L’université marocaine est secouée par un scandale de grande ampleur qui pourrait sérieusement entacher la valeur et la crédibilité des diplômes délivrés. Le chef du gouvernement, Aziz Akhannouch, invité au Parlement, a esquivé les questions posées par les représentants de la nation à ce sujet, en prétextant que l’affaire relève du ressort exclusif de la justice et non du gouvernement.
C’est là une vérité utilisée pour éluder une responsabilité. En effet, l’affaire est actuellement entre les mains de la justice, qui mène son enquête. Nul ne peut prévoir les résultats auxquels aboutira l’instruction en cours. Il est donc inacceptable d’anticiper ces résultats ou d’influencer la justice à travers certains jugements diffusés sur les réseaux sociaux ou relayés par certains médias. Ce n’est ni notre intention ni notre rôle, et il ne s’agit pas ici d’intervenir dans le débat judiciaire.
Ce que le chef du gouvernement a invoqué pour justifier son refus de répondre concerne la responsabilité pénale. Or, personne n’a accusé le gouvernement de responsabilité pénale. Celle-ci incombe aux personnes directement impliquées dans cette affaire, si elles existent, aux côtés de l’accusé principal. Un dossier d’une telle ampleur implique nécessairement l’intervention de plusieurs acteurs à divers niveaux. Ce qui est en cause ici, c’est la responsabilité politique du gouvernement face à ce que l’on peut légitimement qualifier de catastrophe nationale.
Il n’est en rien exagéré de parler de catastrophe nationale, car ce qui s’est produit ne nuit pas seulement aux personnes impliquées ou à ceux ayant obtenu des masters falsifiés, mais porte atteinte à la réputation de l’université marocaine et à sa valeur scientifique.
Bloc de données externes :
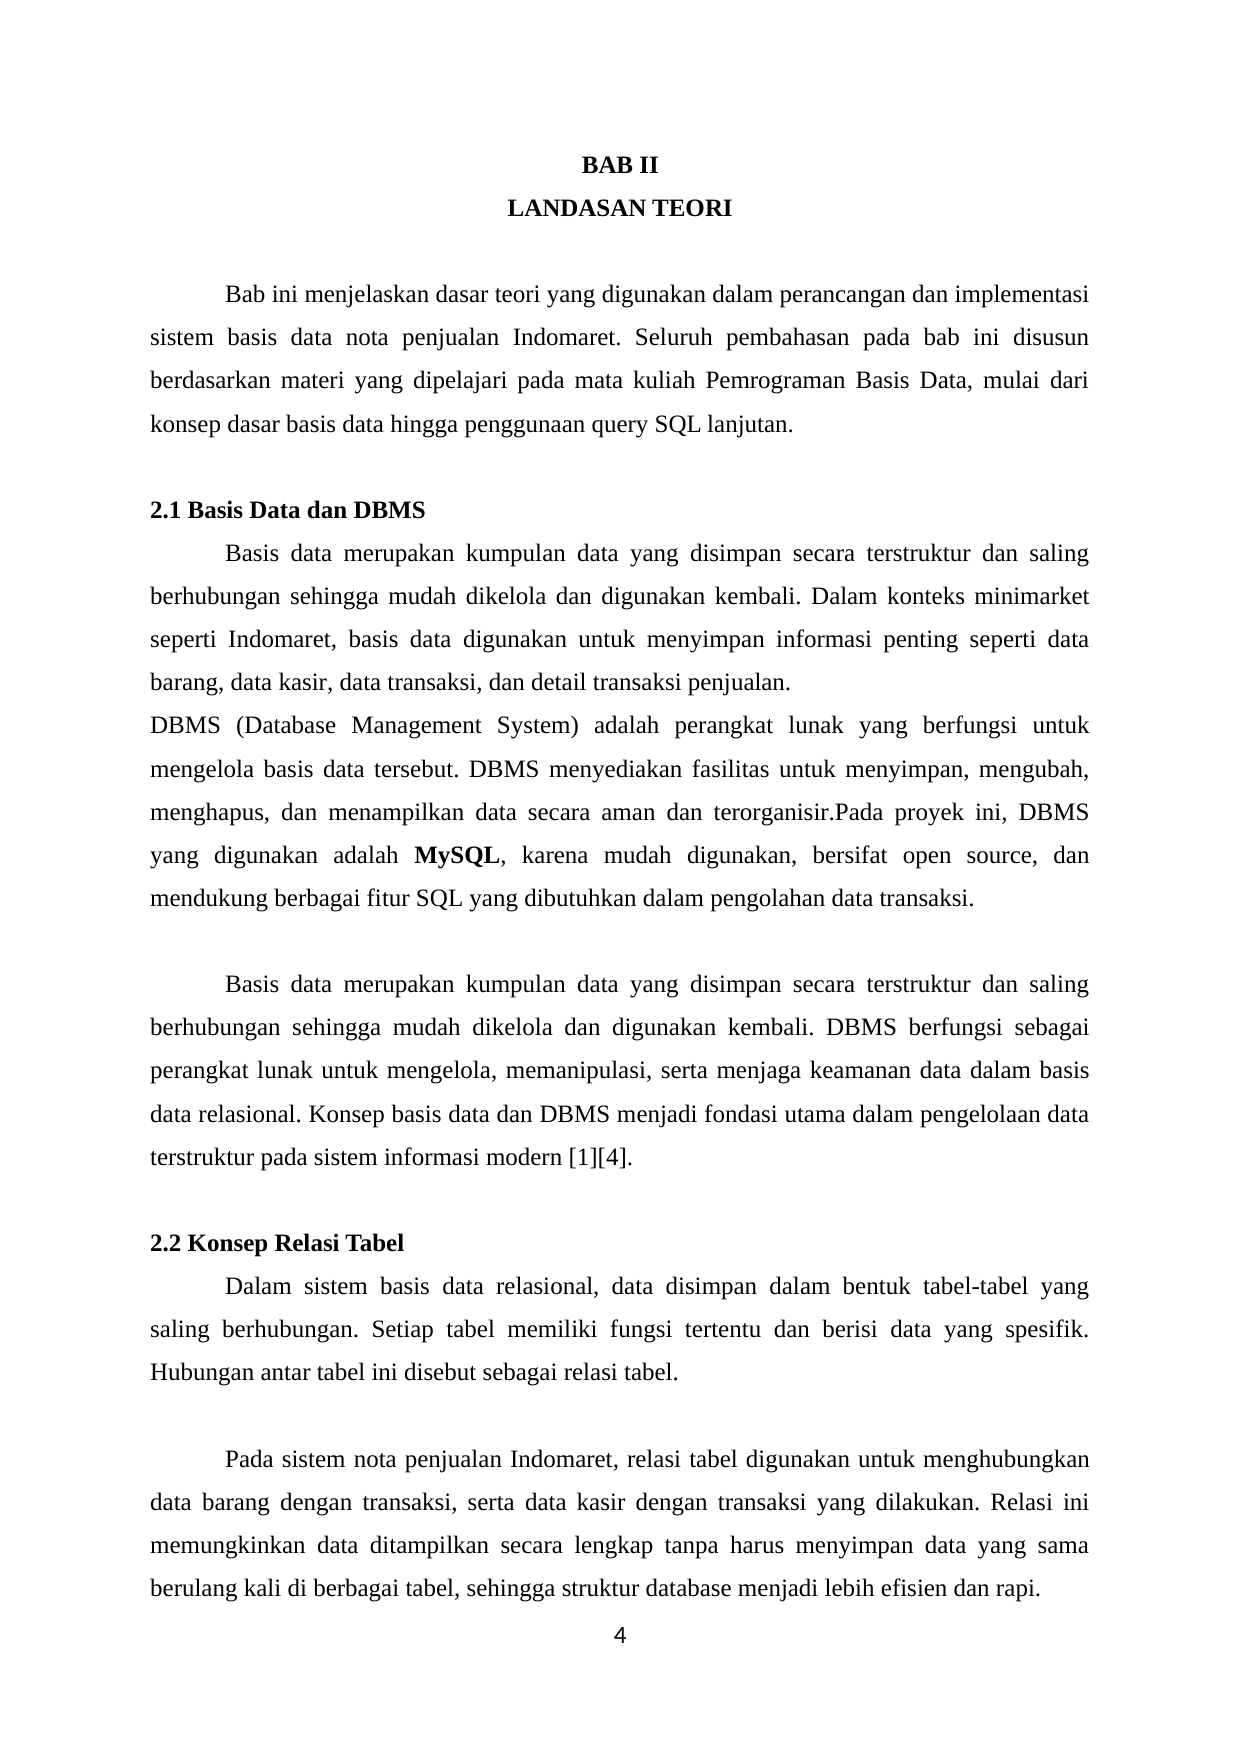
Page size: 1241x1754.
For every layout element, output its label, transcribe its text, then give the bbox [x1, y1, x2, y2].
Si le gouvernement ne se soucie pas de la qualité scientifique de l’université au niveau national, il devrait au moins s’inquiéter de son image à l’international, désormais gravement détériorée. Une telle situation risque de compromettre les chances des diplômés marocains à l’étranger.
Comment alors définir cette responsabilité politique que le chef du gouvernement tente d’éluder ? Pourquoi le gouvernement devrait-il être tenu responsable des agissements d’un individu impliqué dans l’université Ibn Zohr ? Quel est le lien entre cet établissement et le gouvernement ?
Le gouvernement est chargé de la gestion de l’ensemble des secteurs à travers ses ministères. Le ministère de l’Enseignement supérieur, partie intégrante du gouvernement, supervise les universités et dispose d’une inspection générale. Il a donc la responsabilité de suivre de près ce qui se passe dans les établissements universitaires, et a fortiori dans une université où des enseignants et des étudiants ont déjà organisé, à plusieurs reprises, des sit-in pour dénoncer la falsification de diplômes de master.
Le gouvernement actuel, comme les précédents, porte donc une responsabilité claire dans ce qui se passe à l’université, en matière de déclin des valeurs, de détérioration du savoir et de dégradation de l’image de l’université ainsi que de la valeur des diplômes délivrés. Le ministère de l’Enseignement supérieur propose les présidents d’université et les doyens des facultés. Même si les universités bénéficient d’une certaine autonomie de gestion, le ministère demeure responsable en tant que tutelle administrative et financière des filières proposées, y compris celles de doctorat. Aucune filière ne devient officielle sans l’approbation du ministère, ce qui engage sa responsabilité.
L’évitement du chef du gouvernement est donc dénué de sens. Il aurait été logique qu’il reconnaisse la responsabilité du gouvernement et annonce les mesures qui seront prises — non pas dans le cadre de l’affaire actuellement entre les mains de la justice — mais dans une démarche de lutte contre la corruption au sein de l’université, et de restauration de la valeur scientifique des diplômes délivrés.